Just a few weeks ago, at the height of the campaign, Representative Michele Bachmann of Minnesota told Chris Matthews of MSNBC that, when it came to Mr. Obama, “I’m very concerned that he may have anti-American views.”

But there she was on Wednesday, after narrowly escaping defeat because of those comments, saying she was “extremely grateful that we have an African-American who has won this year.” Ms. Bachmann, a Republican, called Mr.
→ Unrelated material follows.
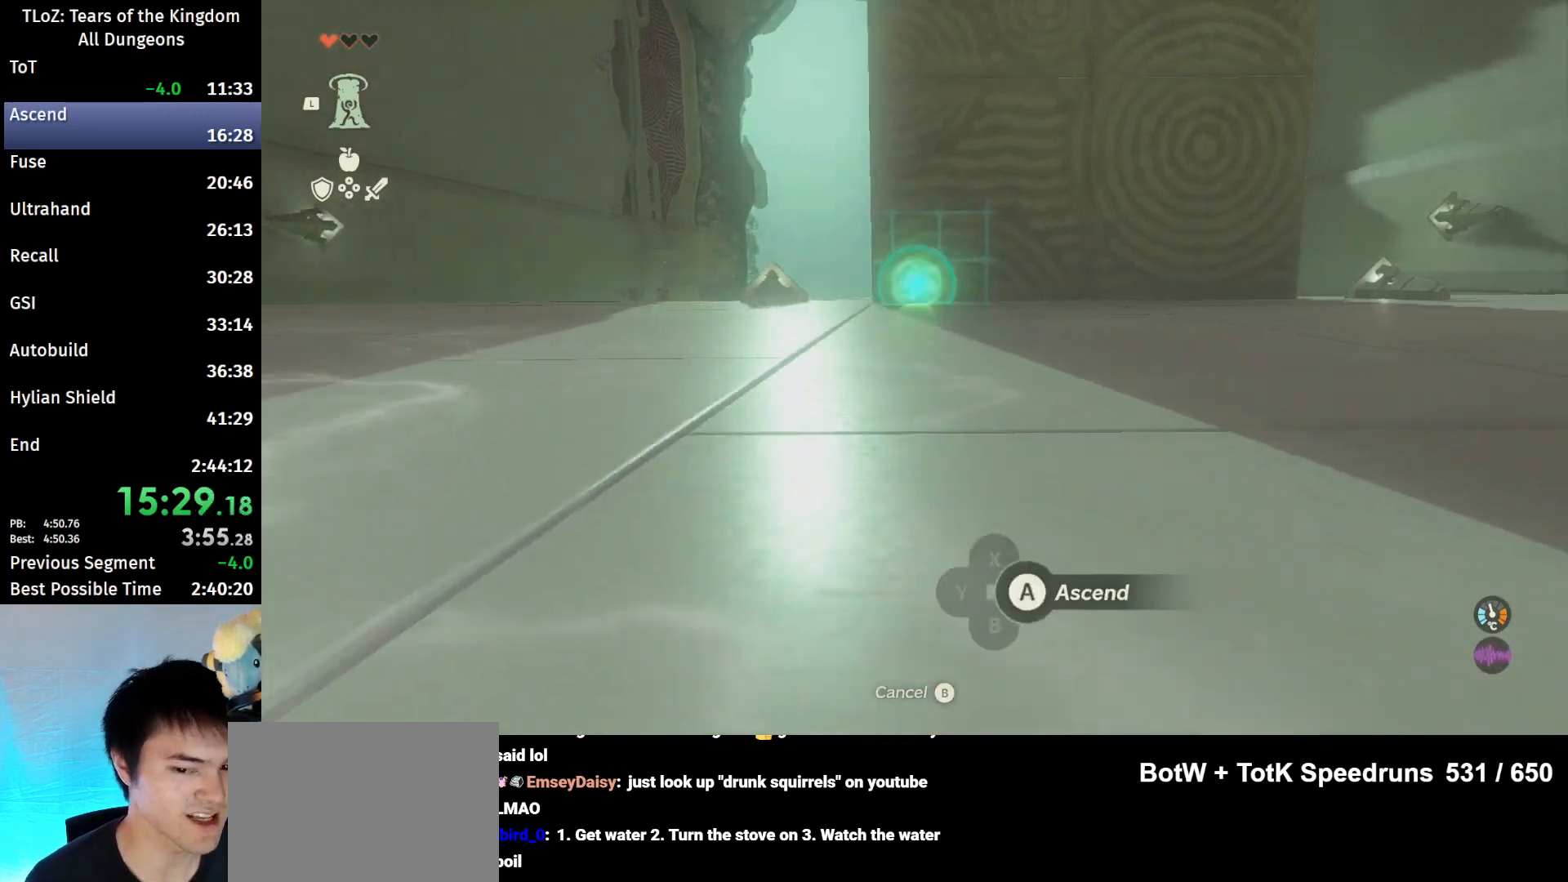
{"buttons": ["A"], "left_stick": "center", "right_stick": "center", "events": [[67, "A", "down"], [133, "A", "up"], [200, "A", "down"], [267, "A", "up"], [333, "A", "down"], [400, "A", "up"], [500, "A", "down"]]}
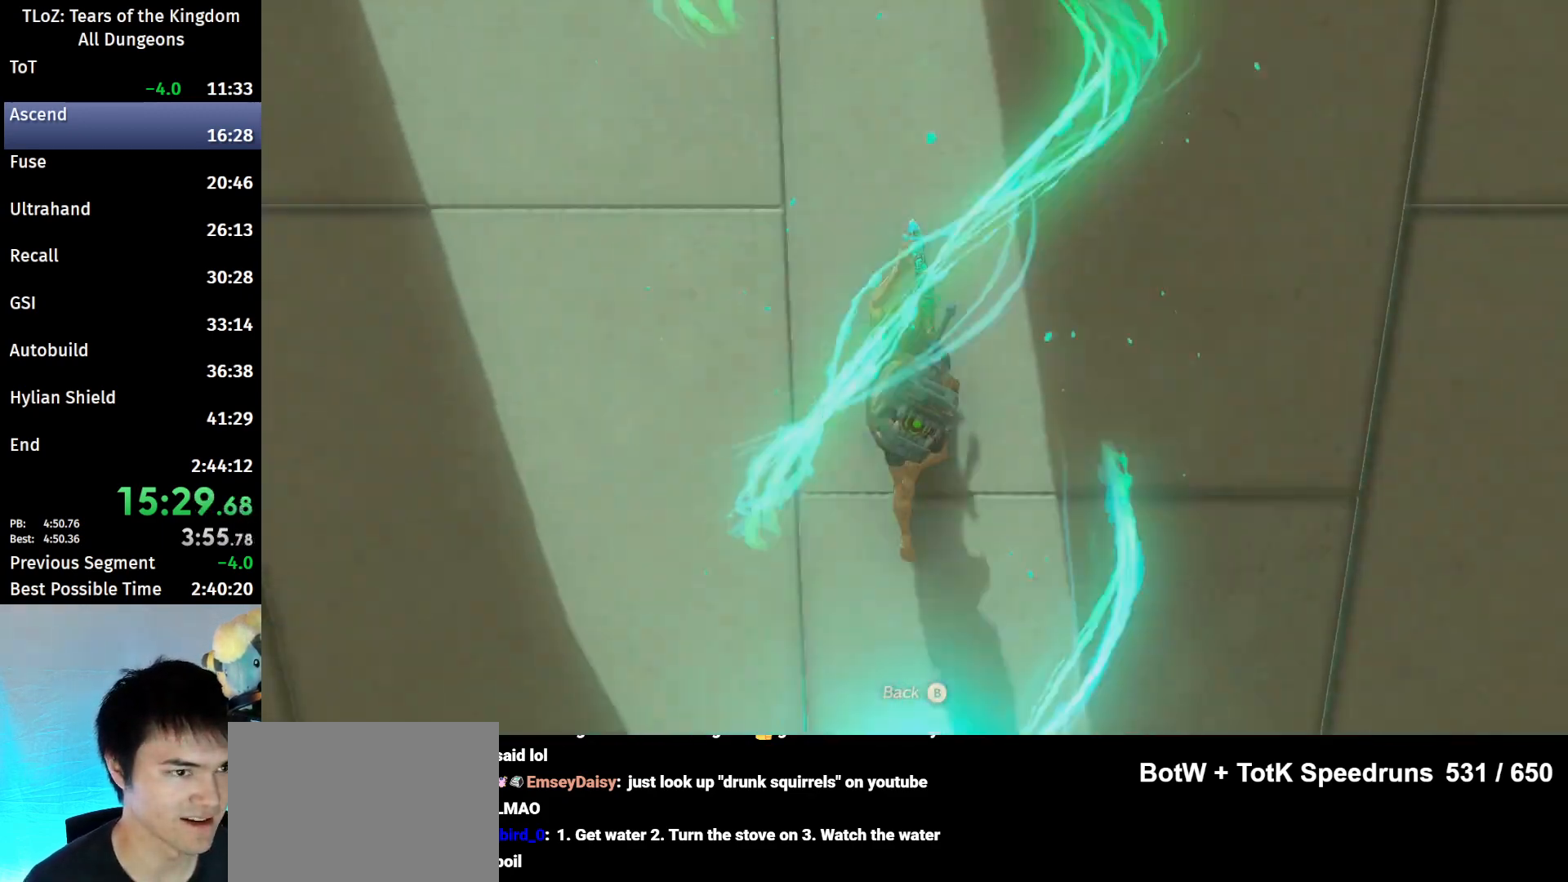
{"buttons": ["A"], "left_stick": "center", "right_stick": "center", "events": [[33, "A", "up"], [167, "A", "down"], [200, "A", "up"], [333, "A", "down"], [400, "A", "up"], [467, "A", "down"]]}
Obama’s victory, which included her state, “a tremendous signal we sent.”

And it was not too long ago that Senator John McCain’s running mate, Gov. Sarah Palin of Alaska, accused Mr. Obama of “palling around with terrorists.”

But she took an entirely different tone on Thursday, when she chastised reporters for asking her questions about her war with some staff members in the McCain campaign at such a heady time. “Barack Obama has been elected president,” Ms. Palin said. “Let us, let us — let him — be able to kind of savor this moment, one, and not let the pettiness of maybe internal workings of the campaign erode any of the recognition of this historic moment that we’re in. And God bless Barack Obama and his beautiful family.”

There is a great tradition of paint-peeling political hyperbole during presidential campaign years. And there is an equally great tradition of backing off from it all afterward, though with varying degrees of deftness.

But given the intensity of some of the charges that have been made in the past few months, and the historic nature of Mr. Obama’s election, the exercise this year has been particularly whiplash-inducing, with its extreme before-and-after contrasts.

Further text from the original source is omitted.